The ala admitted everyone to the second level, but the second century let only those connected with the execution go further up, and then, manoeuvring quickly, spread the crowd around the entire hill, so that people found themselves between the cordons of infantry above and cavalry below. Now they could watch the execution through the sparse line of the infantry.
And so, more than three hours had gone by since the procession climbed the mountain, and the sun was already going down over Bald Mountain, but the heat was still unbearable, and the soldiers in both cordons suffered from it, grew weary with boredom, and cursed the three robbers in their hearts, sincerely wishing them the speediest death.
The little commander of the ala, his brow moist and the back of his white shirt dark with sweat, having placed himself at the foot of the hill by the open passage, went over to the leather bucket of the first squad every now and then, scooped handfuls of water from it, drank and wetted his turban. Somewhat relieved by that, he would step away and again begin pacing back and forth on the dusty road leading to the top. His long sword slapped against his laced leather boot. The commander wished to give his cavalrymen an example of endurance, but, pitying his soldiers, he allowed them to stick their spears pyramid-like in the ground and throw their white cloaks over them. Under these tents, the Syrians hid from the merciless sun. The buckets were quickly emptied, and cavalrymen from different squads took turns going to fetch water in the gully below the hill, where in the thin shade of spindly mulberries a muddy brook was living out its last days in the devilish heat. There, too, catching the unsteady shade, stood the bored horse-handlers, holding the quieted horses.
The weariness of the soldiers and the abuse they aimed at the robbers were understandable. The procurator’s apprehensions concerning the disorders that might occur at the time of the execution in the city of Yershalaim, so hated by him, fortunately were not borne out. And when the fourth hour of the execution came, there was, contrary to all expectations, not a single person left between the two files, the infantry above and the cavalry below. The sun had scorched the crowd and driven it back to Yershalaim. Beyond the file of two Roman centuries there were only two dogs that belonged to no one knew whom and had for some reason ended up on the hill. But the heat got to them, too, and they lay down with their tongues hanging out, panting and paying no attention to the green-backed lizards, the only beings not afraid of the sun, darting among the scorching stones and some sort of big-thorned plants that crept on the ground.
No one attempted to rescue the condemned men either in Yershalaim itself, flooded with troops, or here on the cordoned-off hill, and the crowd went back to the city, for indeed there was absolutely nothing interesting in this execution, while there in the city preparations were under way for the great feast of Passover, which was to begin that evening.

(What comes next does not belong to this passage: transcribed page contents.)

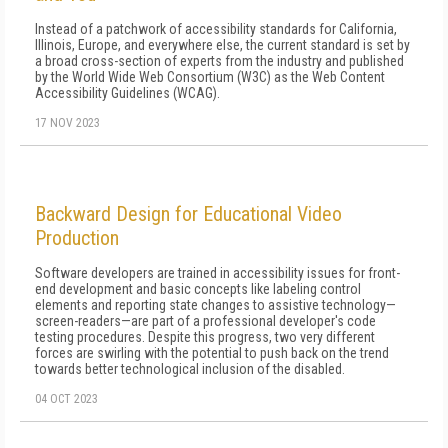
Instead of a patchwork of accessibility standards for California,
Illinois, Europe, and everywhere else, the current standard is set by
a broad cross-section of experts from the industry and published
by the World Wide Web Consortium (W3C) as the Web Content
Accessibility Guidelines (WCAG).
17 NOV 2023
Backward Design for Educational Video
Production
Software developers are trained in accessibility issues for front-
end development and basic concepts like labeling control
elements and reporting state changes to assistive technology—
screen-readers—are part of a professional developer's code
testing procedures. Despite this progress, two very different
forces are swirling with the potential to push back on the trend
towards better technological inclusion of the disabled.
04 OCT 2023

The Roman infantry on the second level suffered still more than the cavalry. The only thing the centurion Ratslayer allowed his soldiers was to take off their helmets and cover their heads with white headbands dipped in water, but he kept them standing, and with their spears in their hands. He himself, in the same kind of headband, but dry, not wet, walked about not far from the group of executioners, without even taking the silver plaques with lions’ muzzles off his shirt, or removing his greaves, sword and knife. The sun beat straight down on the centurion without doing him any harm, and the lions’ muzzles were impossible to look at — the eyes were devoured by the dazzling gleam of the silver which was as if boiling in the sun.
Ratslayer’s mutilated face expressed neither weariness nor displeasure, and it seemed that the giant centurion was capable of pacing like that all day, all night and the next day - in short, for as long as necessary. Of pacing in the same way, holding his hands to the heavy belt with its bronze plaques, glancing in the same stem way now at the posts with the executed men, now at the file of soldiers, kicking aside with the toe of a shaggy boot in the same indifferent way human bones whitened by time or small flints that happened under his feet.
That man in the hood placed himself not far from the posts on a three-legged stool and sat there in complacent motionlessness, though poking the sand with a twig from time to time out of boredom.